What is being asked ▸
What is needed is an exact copy of the records, with the images left out.

The input ▸

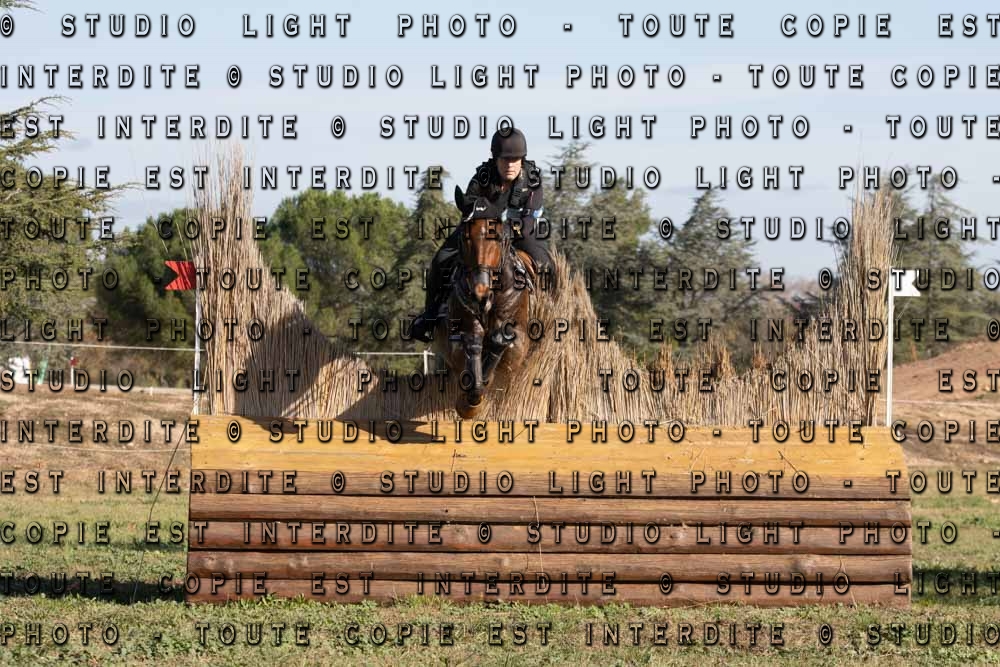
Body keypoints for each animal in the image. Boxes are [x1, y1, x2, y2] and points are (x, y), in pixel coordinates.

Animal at [431, 186, 535, 418]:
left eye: (498, 237)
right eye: (464, 237)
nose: (479, 295)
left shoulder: (519, 341)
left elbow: (503, 343)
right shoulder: (459, 335)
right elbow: (472, 346)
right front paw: (469, 403)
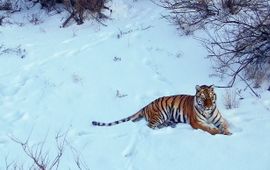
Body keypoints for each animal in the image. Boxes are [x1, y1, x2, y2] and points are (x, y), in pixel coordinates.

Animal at [92, 85, 231, 135]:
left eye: (210, 97)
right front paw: (218, 132)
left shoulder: (219, 119)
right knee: (150, 126)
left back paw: (170, 125)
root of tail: (146, 105)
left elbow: (224, 124)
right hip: (160, 114)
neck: (207, 112)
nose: (208, 106)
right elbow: (208, 128)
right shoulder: (196, 122)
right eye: (203, 98)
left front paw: (227, 132)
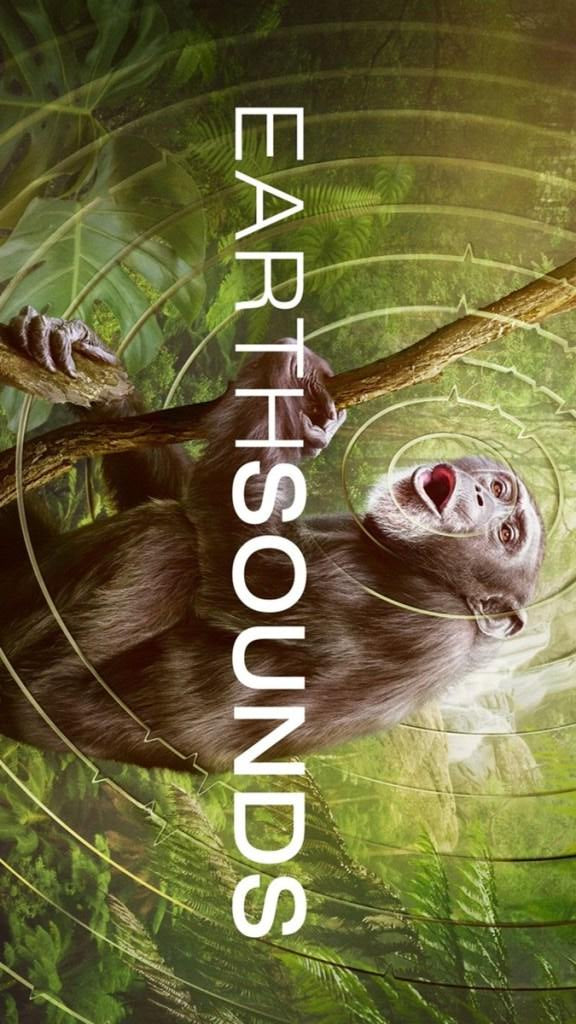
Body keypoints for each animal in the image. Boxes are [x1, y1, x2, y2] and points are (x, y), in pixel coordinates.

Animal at [0, 308, 545, 772]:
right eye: (501, 491)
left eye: (507, 534)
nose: (482, 494)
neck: (430, 571)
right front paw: (81, 348)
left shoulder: (400, 614)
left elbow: (240, 556)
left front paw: (288, 373)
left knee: (166, 540)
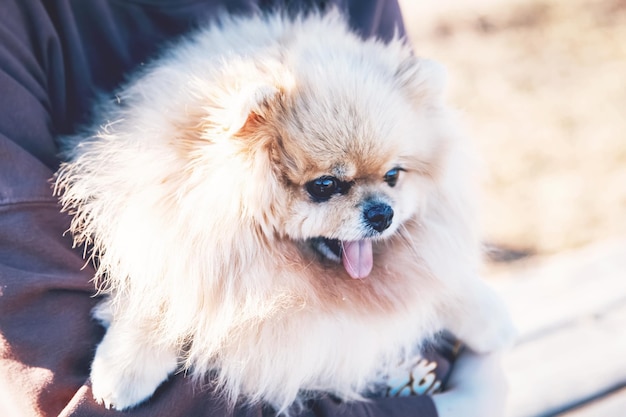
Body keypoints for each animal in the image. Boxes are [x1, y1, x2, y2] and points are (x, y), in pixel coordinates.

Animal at [53, 8, 512, 412]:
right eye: (325, 186)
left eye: (393, 176)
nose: (383, 214)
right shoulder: (164, 224)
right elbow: (168, 293)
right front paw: (126, 367)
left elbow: (438, 282)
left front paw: (484, 315)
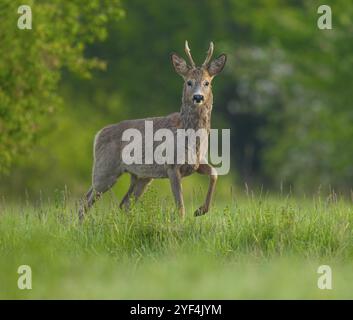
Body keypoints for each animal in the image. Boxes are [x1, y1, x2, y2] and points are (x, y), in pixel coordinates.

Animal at [78, 40, 227, 220]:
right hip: (105, 169)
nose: (198, 97)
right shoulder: (172, 165)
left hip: (141, 176)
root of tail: (98, 134)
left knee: (123, 204)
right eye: (189, 82)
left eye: (207, 82)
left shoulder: (197, 161)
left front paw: (200, 210)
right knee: (85, 202)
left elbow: (215, 173)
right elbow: (180, 207)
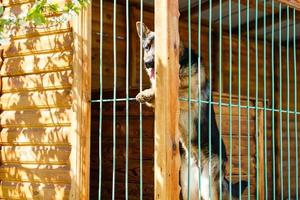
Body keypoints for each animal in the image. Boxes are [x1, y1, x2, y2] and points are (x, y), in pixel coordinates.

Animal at [137, 21, 247, 199]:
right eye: (146, 47)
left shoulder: (191, 96)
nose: (147, 63)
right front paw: (147, 94)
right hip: (189, 188)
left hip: (209, 188)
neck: (181, 65)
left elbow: (174, 90)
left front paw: (149, 92)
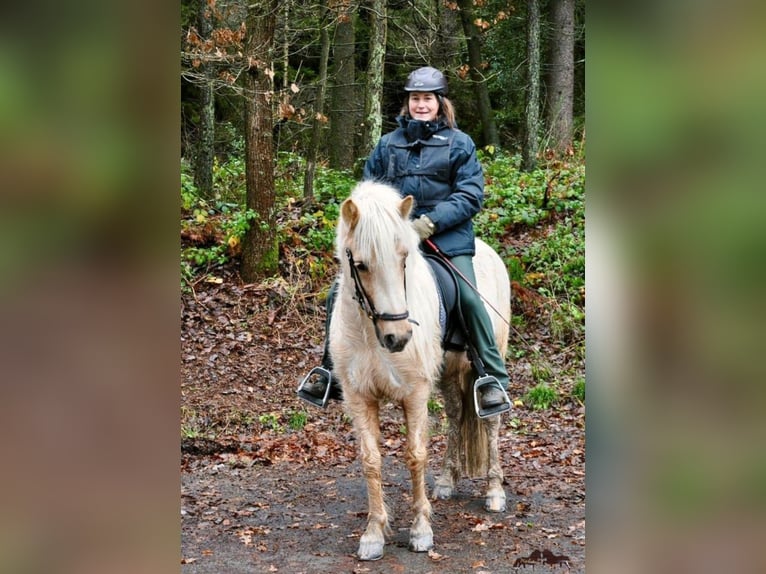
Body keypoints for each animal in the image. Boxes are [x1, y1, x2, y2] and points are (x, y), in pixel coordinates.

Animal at [330, 181, 510, 564]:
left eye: (404, 258)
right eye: (361, 265)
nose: (398, 337)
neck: (371, 335)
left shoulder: (414, 394)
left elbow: (415, 455)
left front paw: (421, 531)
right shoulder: (358, 397)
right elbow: (371, 460)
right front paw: (373, 533)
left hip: (488, 363)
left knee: (490, 422)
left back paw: (494, 492)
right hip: (448, 375)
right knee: (456, 416)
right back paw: (445, 482)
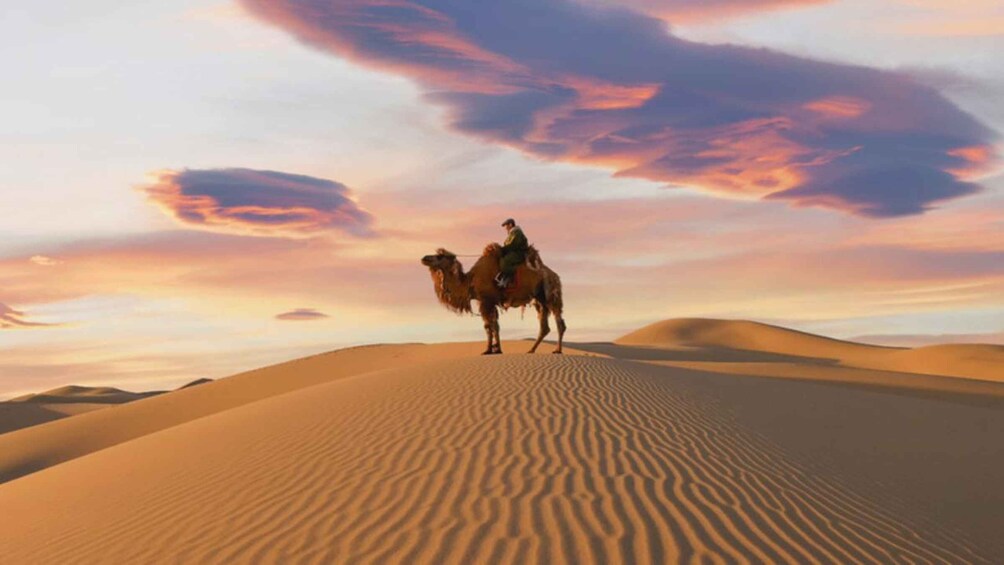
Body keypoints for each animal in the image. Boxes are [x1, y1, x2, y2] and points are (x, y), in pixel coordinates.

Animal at [421, 244, 566, 355]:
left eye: (440, 256)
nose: (424, 258)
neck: (470, 281)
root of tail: (555, 276)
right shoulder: (487, 302)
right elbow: (494, 325)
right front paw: (496, 349)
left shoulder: (487, 301)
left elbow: (489, 326)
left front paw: (489, 350)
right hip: (539, 299)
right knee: (544, 326)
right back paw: (531, 350)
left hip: (551, 293)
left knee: (559, 322)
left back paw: (557, 350)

Answer to this task ▸
Body keypoints for each animal in the image. Boxes are [x1, y1, x2, y2] and points are (x, y), in pixel coordinates.

Animal at [431, 186, 535, 418]:
left eye: (498, 237)
right eye: (464, 237)
nose: (479, 295)
left shoulder: (519, 341)
left elbow: (503, 343)
right shoulder: (459, 335)
right elbow: (472, 346)
right front paw: (469, 403)
Body keypoints for each animal in the image. Boxes are [x1, y1, x2, y2] and points are (x, y), in pixel coordinates.

Animal at [92, 85, 231, 135]:
left eye: (210, 97)
right front paw: (218, 132)
left shoulder: (219, 119)
right knee: (150, 126)
left back paw: (170, 125)
root of tail: (146, 105)
left elbow: (224, 124)
right hip: (160, 114)
neck: (207, 112)
nose: (208, 106)
right elbow: (208, 128)
right shoulder: (196, 122)
right eye: (203, 98)
left front paw: (227, 132)
Body keypoints for each animal in the image. Boxes are [x1, y1, x2, y2] and points are (x, y), in pixel coordinates.

Animal at [0, 308, 545, 772]:
right eye: (501, 491)
left eye: (507, 534)
nose: (482, 494)
neck: (430, 571)
right front paw: (81, 348)
left shoulder: (400, 614)
left elbow: (240, 556)
left front paw: (288, 373)
left knee: (166, 540)
Body keypoints for each animal in the image. Boxes are [x1, y1, x2, y2] and points are (x, y), in pixel coordinates.

Animal at [53, 8, 512, 412]:
right eye: (325, 186)
left eye: (393, 176)
nose: (383, 214)
right shoulder: (164, 224)
right elbow: (168, 293)
right front paw: (126, 367)
left elbow: (438, 282)
left front paw: (484, 315)
Body keypoints for each animal in the image. Boxes are [x1, y1, x2, y2] and points are (x, y), in pixel coordinates.

Animal at [78, 40, 227, 220]:
right hip: (105, 169)
nose: (198, 97)
right shoulder: (172, 165)
left hip: (141, 176)
root of tail: (98, 134)
left knee: (123, 204)
right eye: (189, 82)
left eye: (207, 82)
left shoulder: (197, 161)
left front paw: (200, 210)
right knee: (85, 202)
left elbow: (215, 173)
right elbow: (180, 207)
Body keypoints for each animal in the image. Boxes are [x1, y1, x2, y2] and points are (x, y), in pixel coordinates.

Animal at [137, 21, 247, 199]:
right eye: (146, 47)
left shoulder: (191, 96)
nose: (147, 63)
right front paw: (147, 94)
right hip: (189, 188)
left hip: (209, 188)
neck: (181, 65)
left elbow: (174, 90)
left front paw: (149, 92)
Body keypoints for each animal in the image. Boxes are [x1, y1, x2, y2] and points are (x, y), in pixel coordinates.

Animal at [330, 181, 510, 564]:
left eye: (404, 258)
right eye: (361, 265)
nose: (398, 337)
neck: (371, 335)
left shoulder: (414, 394)
left elbow: (415, 455)
left front paw: (421, 531)
right shoulder: (358, 397)
right elbow: (371, 460)
right front paw: (373, 533)
left hip: (488, 363)
left knee: (490, 422)
left back paw: (494, 492)
right hip: (448, 375)
right knee: (456, 416)
right back paw: (445, 482)
Body keypoints for each animal in the image. Boxes are [x1, y1, x2, y2] and points are (x, y), in pixel coordinates.

Animal at [421, 244, 566, 355]:
left eye: (440, 256)
nose: (424, 258)
neck: (470, 281)
root of tail: (555, 276)
right shoulder: (487, 302)
right elbow: (494, 325)
right front paw: (496, 349)
left shoulder: (487, 301)
left elbow: (489, 326)
left front paw: (489, 350)
right hip: (539, 299)
right knee: (544, 326)
right back paw: (531, 350)
left hip: (551, 293)
left knee: (559, 322)
left back paw: (557, 350)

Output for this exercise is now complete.